## [PROBLEM REQUIREMENTS]
Search the material for the word "pour" and report each line where it turns up.

## [INPUT]
= = = =

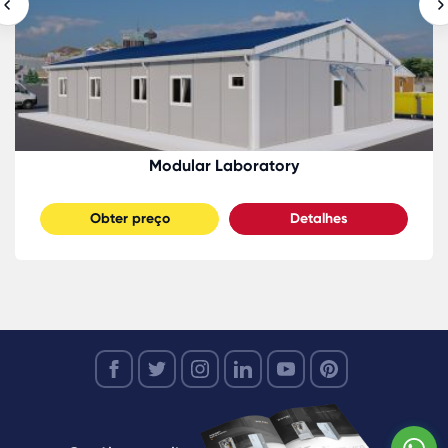
Modular Laboratory
Obter preço
Detalhes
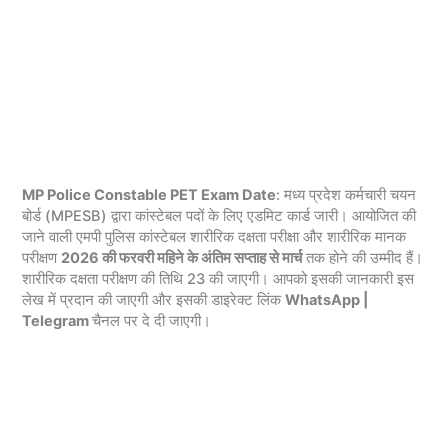
MP Police Constable PET Exam Date
: मध्य प्रदेश कर्मचारी चयन
बोर्ड (MPESB) द्वारा कांस्टेबल पदों के लिए एडमिट कार्ड जारी। आयोजित की
जाने वाली एमपी पुलिस कांस्टेबल शारीरिक दक्षता परीक्षा और शारीरिक मानक
परीक्षण
2026 की फरवरी महिने के अंतिम सप्ताह से मार्च
तक होने की उम्मीद हैं।
शारीरिक दक्षता परीक्षण की तिथि 23 की जाएगी। आपको इसकी जानकारी इस
लेख में प्रदान की जाएगी और इसकी डाइरेक्ट लिंक
WhatsApp |
Telegram
चैनल पर दे दी जाएगी।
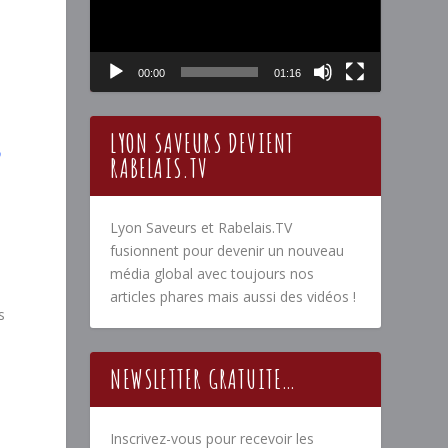
00:00
01:16
LYON SAVEURS DEVIENT
o
RABELAIS.TV
Lyon Saveurs et Rabelais.TV
fusionnent pour devenir un nouveau
média global avec toujours nos
articles phares mais aussi des vidéos !
s
NEWSLETTER GRATUITE…
Inscrivez-vous pour recevoir les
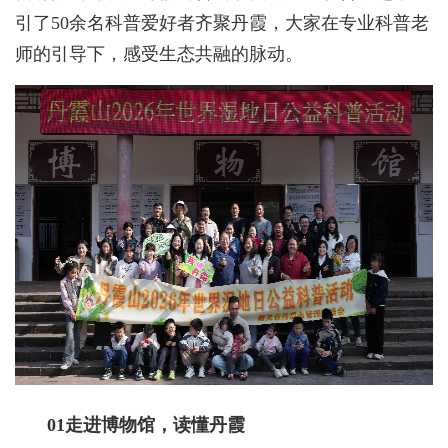
引了50余名科普爱好者齐聚丹霞，大家在专业科普老
师的引导下，感受生态共融的脉动。
01走进博物馆，读懂丹霞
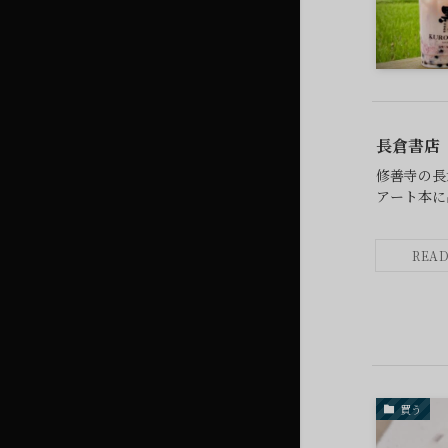
長倉書店
修善寺の長
アート本に
買う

= = = =

## [WRITTEN RESPONSE]
fusionnent pour devenir un nouveau
Inscrivez-vous pour recevoir les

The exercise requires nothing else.